Na seção de sentenças encontram-se duas decisões, que abordam os seguintes temas:

 

  • Relação de emprego. Configuração. Fisioterapeuta. Prevalência dos fatos sobre a forma. Trabalho prestado por pessoa física de modo não eventual, remunerado, pessoal e subordinado, afastada a alegada autonomia. Plena inserção na atividade-fim. Artigos 2º, 3º e 9º da CLT. Contratação sem a devida formalização que gera grande prejuízo social. Concorrência desleal. Oferta de preço menor que pressiona a concorrência para que também não formalize contratações. Dumping social, além de sonegação fiscal e previdenciária.
  • Terceirização irregular. Indústria do vestuário. Responsabilidade solidária das empresas integrantes de grupo econômico.

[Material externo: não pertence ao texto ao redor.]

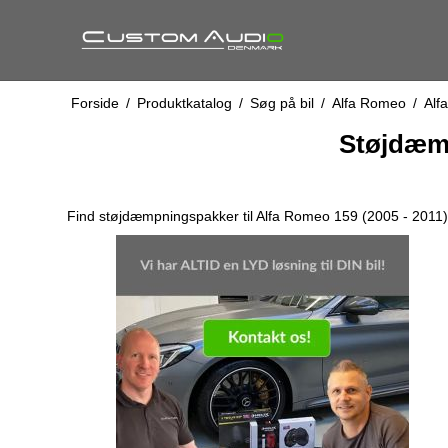
Forside
/
Produktkatalog
/
Søg på bil
/
Alfa Romeo
/
Alf
Støjdæmp
Find støjdæmpningspakker til Alfa Romeo 159 (2005 - 2011). 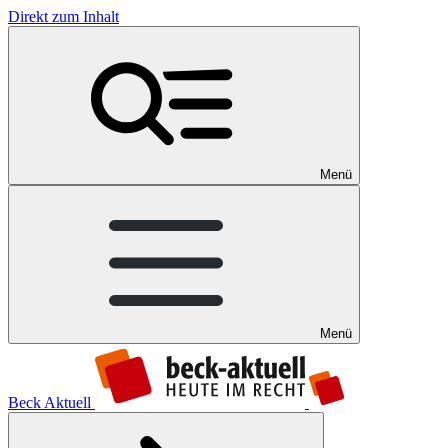
Direkt zum Inhalt
Menü
Menü
Beck Aktuell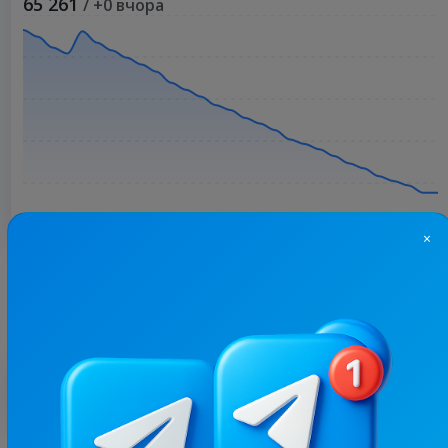
65 261
/ +0 вчора
×
Більше статистики
З цим каналом часто купують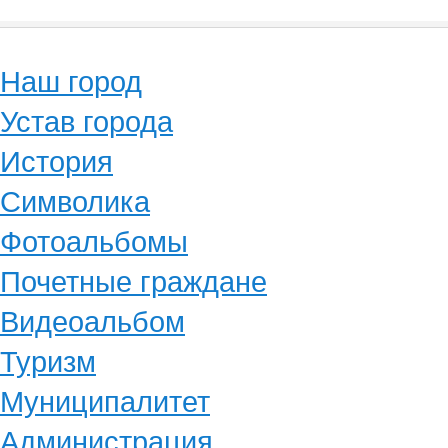
Наш город
Устав города
История
Символика
Фотоальбомы
Почетные граждане
Видеоальбом
Туризм
Муниципалитет
Администрация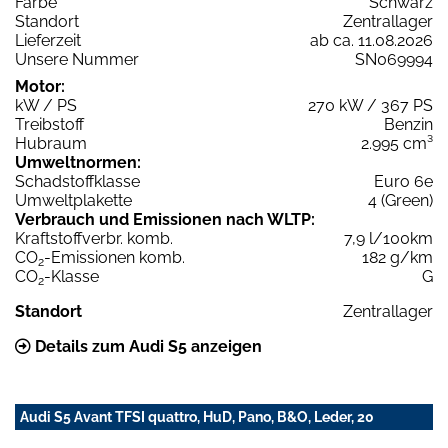
Farbe
Schwarz
Standort
Zentrallager
Lieferzeit
ab ca. 11.08.2026
Unsere Nummer
SN069994
Motor:
kW / PS
270 kW / 367 PS
Treibstoff
Benzin
Hubraum
2.995 cm³
Umweltnormen:
Schadstoffklasse
Euro 6e
Umweltplakette
4 (Green)
Verbrauch und Emissionen nach WLTP:
Kraftstoffverbr. komb.
7,9 l/100km
CO
-Emissionen komb.
182 g/km
2
CO
-Klasse
G
2
Standort
Zentrallager
Details zum Audi S5 anzeigen
Audi S5 Avant TFSI quattro, HuD, Pano, B&O, Leder, 20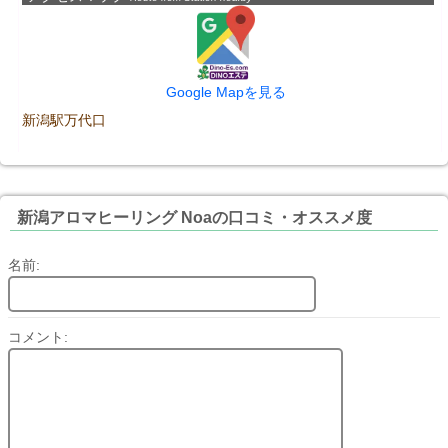
Google Mapを見る
新潟駅万代口
新潟アロマヒーリング Noaの口コミ・オススメ度
名前:
コメント: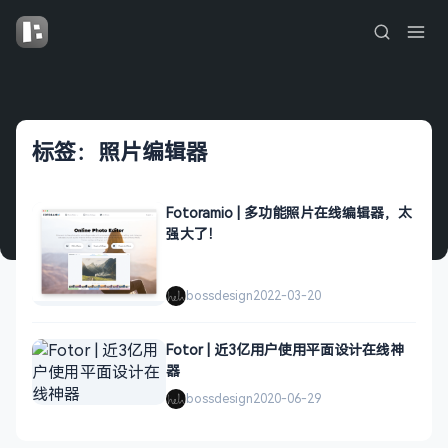
标签：照片编辑器
Fotoramio | 多功能照片在线编辑器，太
强大了！
bossdesign
2022-03-20
Fotor | 近3亿用户使用平面设计在线神
器
bossdesign
2020-06-29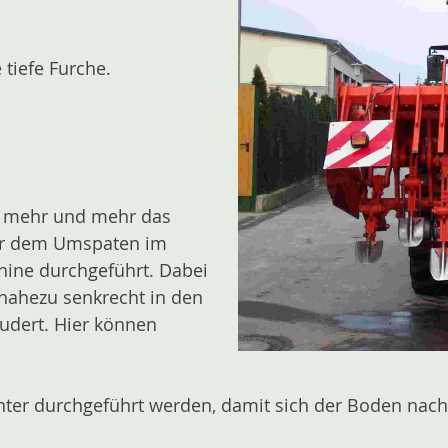
tiefe Furche.
eit mehr und mehr das
ehr dem Umspaten im
hine durchgeführt. Dabei
nahezu senkrecht in den
udert. Hier können
ter durchgeführt werden, damit sich der Boden nach 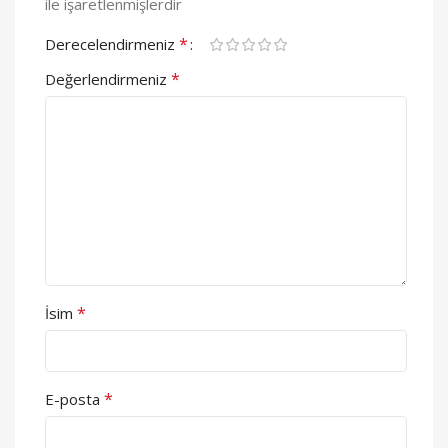
ile işaretlenmişlerdir
*
Derecelendirmeniz
*
Değerlendirmeniz
*
İsim
*
E-posta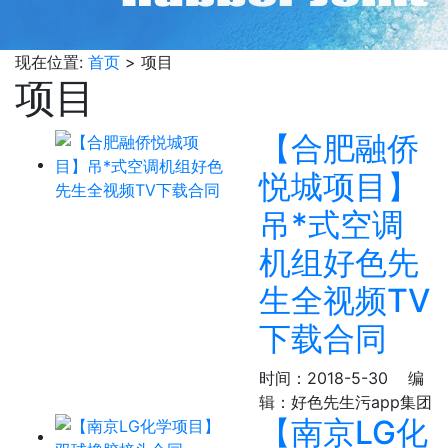
现在位置:
首页
> 项目
项目
【合肥融侨
悦城项目】
吊*式空调
机组好色先
生全视频TV
下载合同
时间：2018-5-30
编
辑：好色先生污app集团
【南京LG化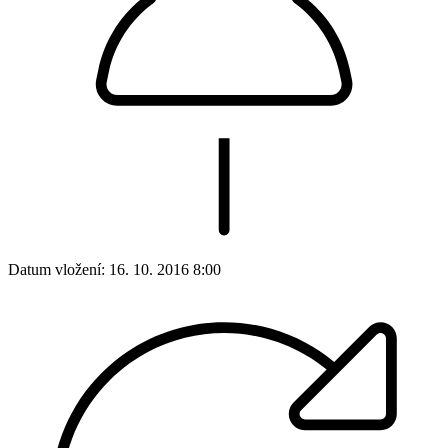
Datum vložení:
16. 10. 2016 8:00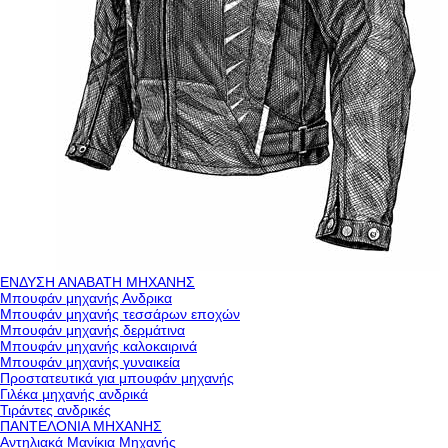
ΕΝΔΥΣΗ ΑΝΑΒΑΤΗ ΜΗΧΑΝΗΣ
Μπουφάν μηχανής Ανδρικα
Μπουφάν μηχανής τεσσάρων εποχών
Μπουφάν μηχανής δερμάτινα
Μπουφάν μηχανής καλοκαιρινά
Μπουφάν μηχανής γυναικεία
Προστατευτικά για μπουφάν μηχανής
Γιλέκα μηχανής ανδρικά
Τιράντες ανδρικές
ΠΑΝΤΕΛΟΝΙΑ ΜΗΧΑΝΗΣ
Αντηλιακά Μανίκια Μηχανής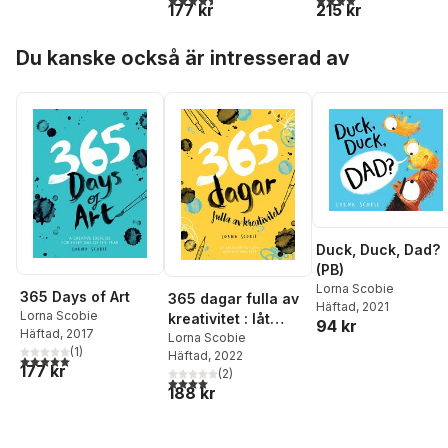
215 kr
177 kr
Hoppa över listan
Du kanske också är intresserad av
Duck, Duck, Dad?
(PB)
Lorna Scobie
365 Days of Art
365 dagar fulla av
Häftad
, 2021
Lorna Scobie
kreativitet : låt
94 kr
Häftad
, 2017
kreativiteten flöda
Lorna Scobie
(
1
)
Häftad
, 2022
varje dag hela året
5,0
utav 5 stjärnor. Totalt antal röster:
177 kr
(
2
)
4,0
utav 5 stjärnor. Totalt antal röster:
188 kr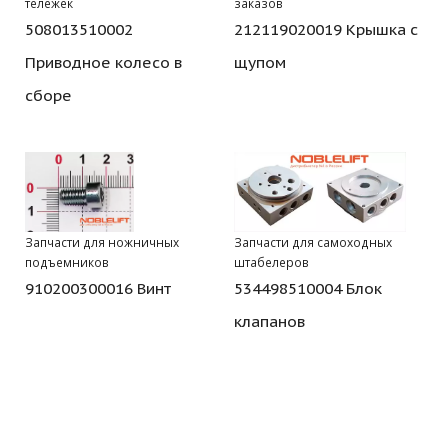
тележек
заказов
508013510002
212119020019 Крышка с
Приводное колесо в
щупом
сборе
Запчасти для ножничных
Запчасти для самоходных
подъемников
штабелеров
910200300016 Винт
534498510004 Блок
клапанов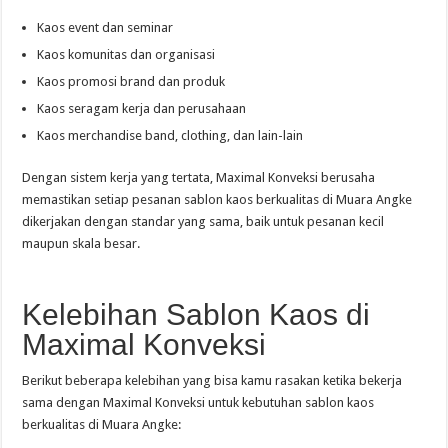
Kaos event dan seminar
Kaos komunitas dan organisasi
Kaos promosi brand dan produk
Kaos seragam kerja dan perusahaan
Kaos merchandise band, clothing, dan lain-lain
Dengan sistem kerja yang tertata, Maximal Konveksi berusaha
memastikan setiap pesanan sablon kaos berkualitas di Muara Angke
dikerjakan dengan standar yang sama, baik untuk pesanan kecil
maupun skala besar.
Kelebihan Sablon Kaos di
Maximal Konveksi
Berikut beberapa kelebihan yang bisa kamu rasakan ketika bekerja
sama dengan Maximal Konveksi untuk kebutuhan sablon kaos
berkualitas di Muara Angke: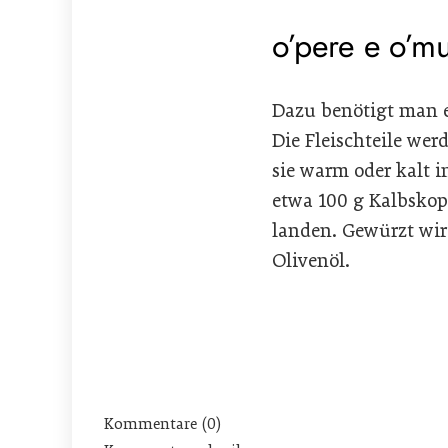
o’pere e o’m
Dazu benötigt man 
Die Fleischteile we
sie warm oder kalt i
etwa 100 g Kalbskop
landen. Gewürzt wird
Olivenöl.
Kommentare (0)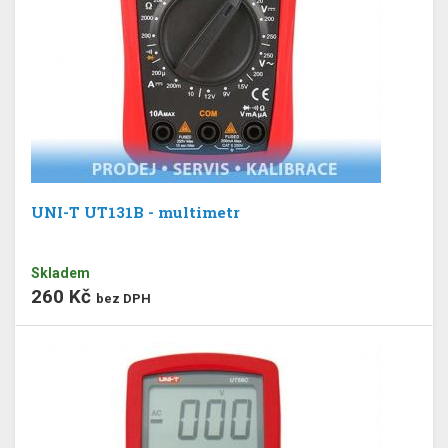
UNI-T UT131B - multimetr
Skladem
260 Kč
bez DPH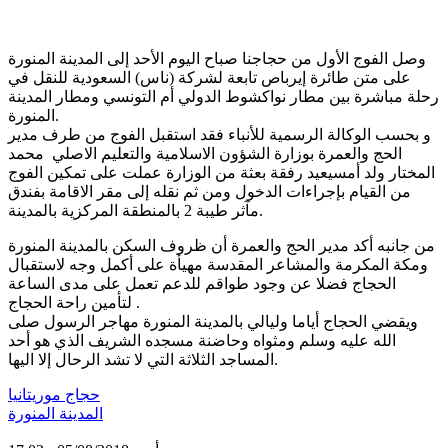
وصل الفوج الأول من حجاجنا صباح اليوم الأحد إلى المدينة المنورة
على متن طائرة إيرباص تابعة لشركة (ناس) السعودية للنقل في
رحلة مباشرة بين مطار نواكشوط الدولي أم التونسي ومطار المدينة
المنورة.
و بحسب الوكالة الرسمية للأنباء فقد استقبل الفوج من طرف مدير
الحج والعمرة بوزارة الشؤون الاسلامية والتعليم الاصلي محمد
المختار ولد أمسيعيد رفقة بعثة من الوزارة عملت على تمكين الفوج
من القيام بإجراءات الدخول ومن ثم نقله إلى مقر الاقامة بفندق
مآثر طيبة 2 بالمنطقة المركزية بالمدينة.
من جانبه أكد مدير الحج والعمرة أن ظروف السكن بالمدينة المنورة
ومكة المكرمة والمشاعر المقدسة مهيأة على أكمل وجه لاستقبال
الحجاج فضلا عن وجود طواقم للدعم تعمل على مدى الساعة
لتأمين راحة الحجاج .
ويقضي الحجاج أياما وليالي بالمدينة المنورة مهاجر الرسول صلى
الله عليه وسلم ومثواه وحاضنة مسجده الشريف الذي هو أحد
المساجد الثلاثة التي لا تشد الرحال إلا اليها.
حجاج موريتانيا
المدينة المنورة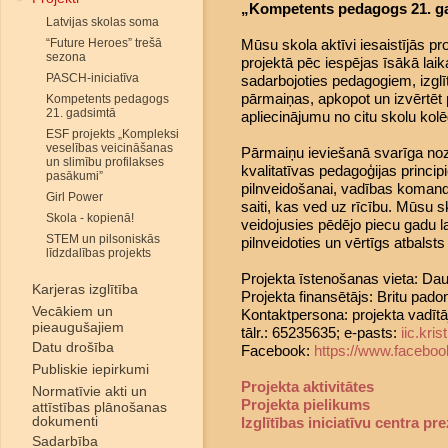
„Kompetents pedagogs 21. ga
Latvijas skolas soma
“Future Heroes” trešā
Mūsu skola aktīvi iesaistījās pr
sezona
projektā pēc iespējas īsākā laika
PASCH-iniciatīva
sadarbojoties pedagogiem, izglī
pārmaiņas, apkopot un izvērtēt p
Kompetents pedagogs
21. gadsimtā
apliecinājumu no citu skolu kol
ESF projekts „Kompleksi
veselības veicināšanas
Pārmaiņu ieviešanā svarīga noz
un slimību profilakses
kvalitatīvas pedagoģijas princ
pasākumi”
pilnveidošanai, vadības komand
Girl Power
saiti, kas ved uz rīcību. Mūsu 
Skola - kopienā!
veidojusies pēdējo piecu gadu la
STEM un pilsoniskās
pilnveidoties un vērtīgs atbalsts 
līdzdalības projekts
Projekta īstenošanas vieta: Dau
Karjeras izglītība
Projekta finansētājs: Britu pado
Vecākiem un
Kontaktpersona: projekta vadītāj
pieaugušajiem
tālr.: 65235635; e-pasts:
iic.kr
Datu drošība
Facebook:
https://www.faceboo
Publiskie iepirkumi
Projekta aktivitātes
Normatīvie akti un
Projekta pielikums
attīstības plānošanas
dokumenti
Izglītības iniciatīvu centra pr
Sadarbība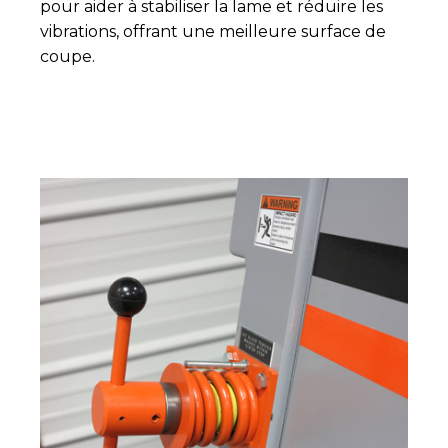
pour aider à stabiliser la lame et réduire les
vibrations, offrant une meilleure surface de
coupe.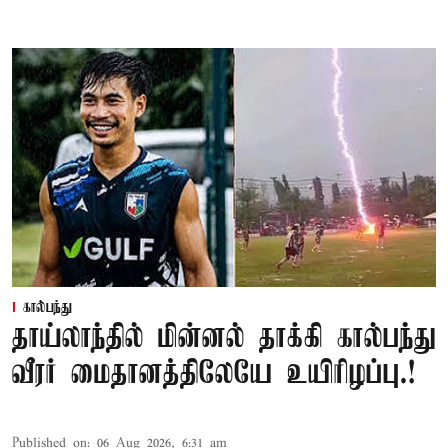
கால்பந்து
தாய்லாந்தில் மின்னல் தாக்கி கால்பந்து
வீரர் மைதானத்திலேயே உயிரிழப்பு.!
Published on
:
06 Aug 2026, 6:31 am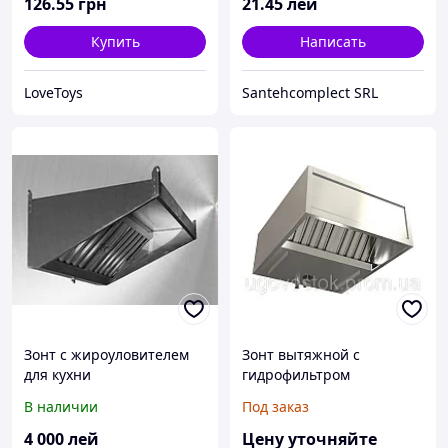
126
.55
грн
21
.45
лей
Купить
Написать
LoveToys
Santehcomplect SRL
Зонт с жироуловителем
Зонт вытяжной с
для кухни
гидрофильтром
В наличии
Под заказ
4 000
лей
Цену уточняйте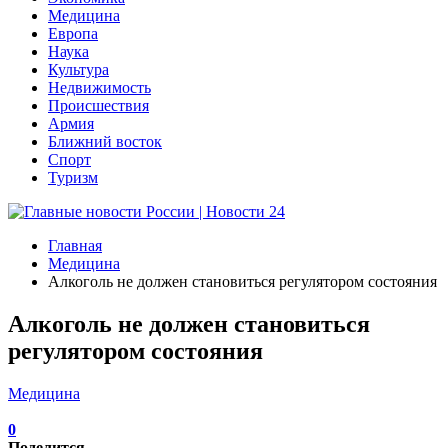
Медицина
Европа
Наука
Культура
Недвижимость
Происшествия
Армия
Ближний восток
Спорт
Туризм
Главная
Медицина
Алкоголь не должен становиться регулятором состояния
Алкоголь не должен становиться
регулятором состояния
Медицина
0
Поделится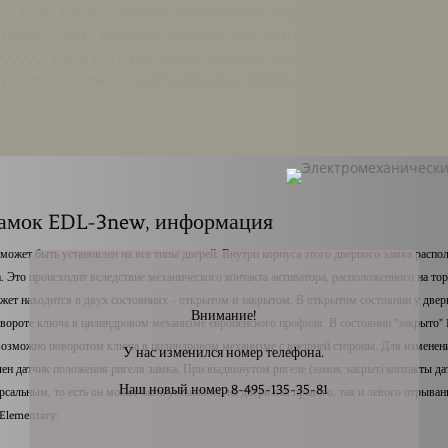
" show_home_icon="off" align="center" separator_bg_color="gci
_bottom="0px" separator_bottom="0px" current_bottom="0px" _buil
00000" separators_text_color="#000000" separators_font_size="20p
fo="{%22gcid-b3756cd7-d3f7-448b-96c6-338c8140e207%22:%91%22se
замок EDL-3new, информация
жет быть установлен на все типы дверей. Внутри корпуса этого дверного замка распол
 Это происходит вследствие механического контакта активатора, расположенного на тор
жет находится в двух состояниях - открытом и закрытом. В открытом состоянии у дверн
Внимание!
повороте ключа в цилиндровом механизме европейского профиля. В состоянии "закрыто
возможно поворотом ключа в цилиндровом механизме с внешней стороны. Для изменения
У нас изменился номер телефона.
лен датчик положения ригеля замка. При выдвинутом ригеле (замок закрыт) контакты да
Наш новый номер 8-495-135-35-81
альным, то есть он может быть установлен на двери как правого, так и левого отрыван
Elementary: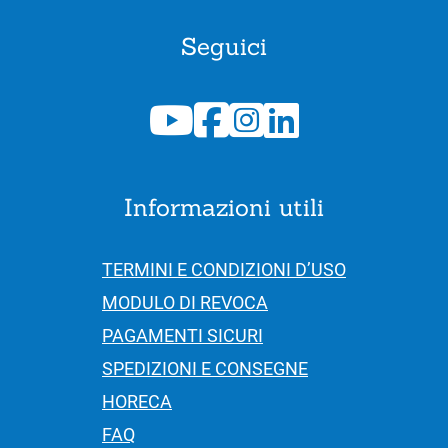
Seguici
Informazioni utili
TERMINI E CONDIZIONI D’USO
MODULO DI REVOCA
PAGAMENTI SICURI
SPEDIZIONI E CONSEGNE
HORECA
FAQ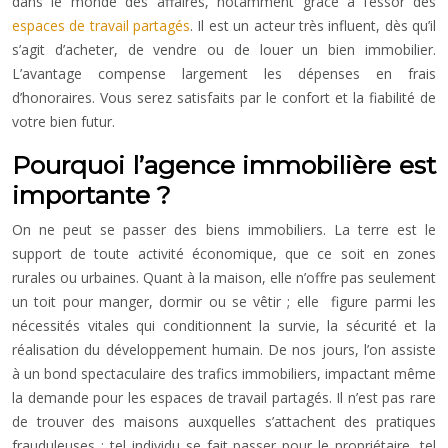
dans le monde des affaires, notamment grâce à l’essor des
espaces de travail partagés
. Il est un acteur très influent, dès qu’il
s’agit d’acheter, de vendre ou de louer un bien immobilier.
L’avantage compense largement les dépenses en frais
d’honoraires. Vous serez satisfaits par le confort et la fiabilité de
votre bien futur.
Pourquoi l’agence immobilière est
importante ?
On ne peut se passer des biens immobiliers. La terre est le
support de toute activité économique, que ce soit en zones
rurales ou urbaines. Quant à la maison, elle n’offre pas seulement
un toit pour manger, dormir ou se vêtir ; elle figure parmi les
nécessités vitales qui conditionnent la survie, la sécurité et la
réalisation du développement humain. De nos jours, l’on assiste
à un bond spectaculaire des trafics immobiliers, impactant même
la demande pour les espaces de travail partagés. Il n’est pas rare
de trouver des maisons auxquelles s’attachent des pratiques
frauduleuses : tel individu se fait passer pour le propriétaire, tel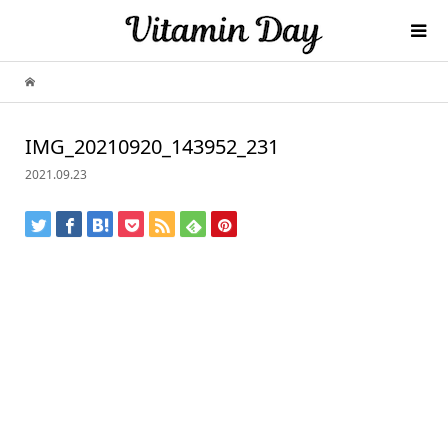
IMG_20210920_143952_231
2021.09.23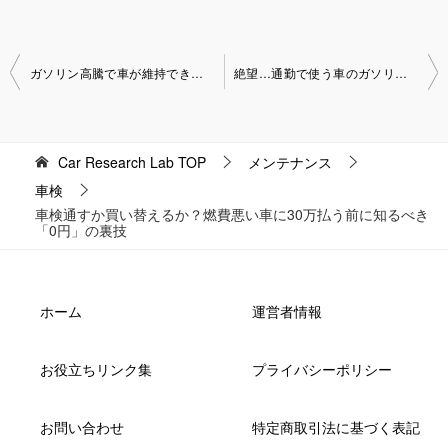
投
ガソリン高騰で車が維持できない？修理に30万払うなら新車へ乗り換えるべき理由
絶望…通勤で使う車のガソリン代が赤字？高額修理と維持費の地獄を回避する究極の裏技
稿
ナ
ビ
Car Research Lab
TOP
メンテナンス
車検
ゲ
車検通すか買い替えるか？燃費悪い車に30万払う前に知るべき
ー
「0円」の裏技
シ
ョ
ホーム
運営者情報
ン
お役立ちリンク集
プライバシーポリシー
お問い合わせ
特定商取引法に基づく表記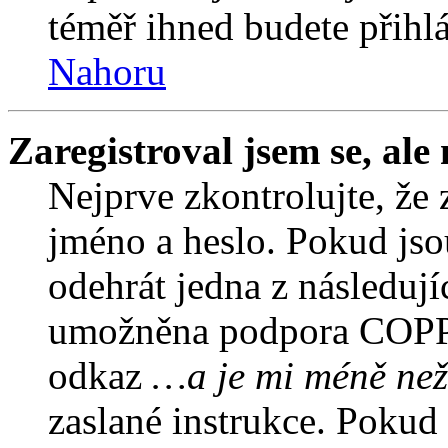
téměř ihned budete přihlá
Nahoru
Zaregistroval jsem se, ale
Nejprve zkontrolujte, že 
jméno a heslo. Pokud jso
odehrát jedna z následují
umožněna podpora COPPA a
odkaz
…a je mi méně než
zaslané instrukce. Pokud 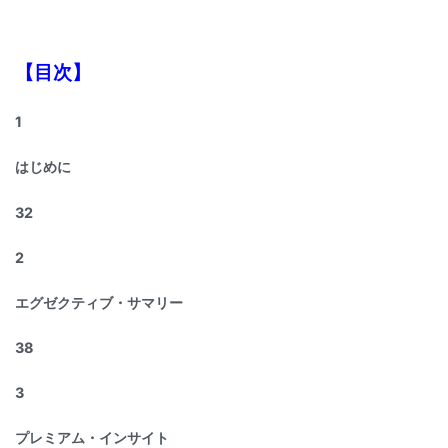
【目次】
1
はじめに
32
2
エグゼクティブ・サマリー
38
3
プレミアム・インサイト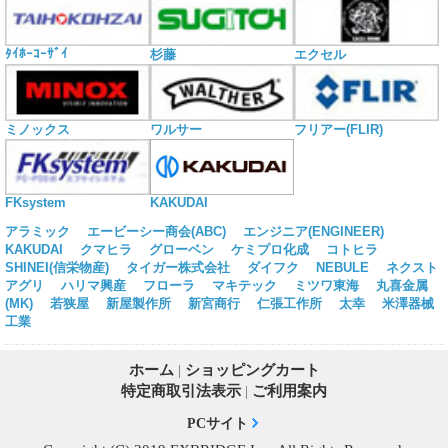
ﾀｲﾎｰｺｰｻﾞｲ
杉藤
エクセル
ミノックス
ワルサー
フリアー(FLIR)
KAKUDAI
FKsystem
アラミック
エービーシー商会(ABC)
エンジニア(ENGINEER)
KAKUDAI
クマヒラ
グローベン
ケミプロ化成
コトヒラ
SHINEI(信栄物産)
タイガー株式会社
ダイフク
NEBULE
ネクスト
アグリ
ハリマ興産
フローラ
マキテック
ミツワ東海
丸喜金属
(MK)
若狭屋
新屋製作所
新宮商行
仁張工作所
太幸
米澤器械
工業
ホーム
|
ショッピングカート
特定商取引法表示
|
ご利用案内
PCサイト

Atuação no mesmo local e exploração de mão de obra única. Responsabilidade subsidiária. Lojas de departamentos. Reais beneficiárias do trabalho prestado. Supostos contratos de facção, em que empresas do ramo têxtil repassam a produção de confecções, atividade que integra sua produção regular, a terceiro, mediante o pagamento pela produção alcançada. Súmula 331 do TST.

 

A presente edição publica o artigo ENSAIO SOBRE A REGRA EXCEPTIVA DA EXECUÇÃO MENOS GRAVOSA DO CPC DE 2015 E A EXECUÇÃO TRABALHISTA, de Ben-Hur Silveira Claus (Juiz do Trabalho da 4ª Região – RS. Mestre em Direito). A primeira versão do ensaio foi lançada na Revista Síntese, São Paulo, n. 306, dezembro de 2014, p. 9 e ss. Escrita na vigência do CPC de 1973, foi publicada sob o título “A execução trabalhista não se submete à regra exceptiva da execução menos gravosa – a efetividade da jurisdição como horizonte hermenêutico”. O texto ora veiculado está atualizado ao CPC de 2015 e desenvolve o tema à luz do art. 805, parágrafo único, do novo CPC. Para o articulista, na afirmação de que a execução trabalhista não se submete à regra da menor gravosidade prevista no art. 620 do CPC de 1973 (CPC de 2015, art. 805) está pressuposta uma doutrina comprometida com a efetividade da execução trabalhista, sob inspiração da garantia constitucional da jurisdição efetiva (CF, art. 5°, XXXV) e da garantia constitucional da duração razoável do processo do trabalho (CF, art. 5°, LXXVIII), ambas qualificadas pelo conteúdo ético que o princípio da proteção irradia para o direito material do trabalho numa sociedade marcada por severa desigualdade social.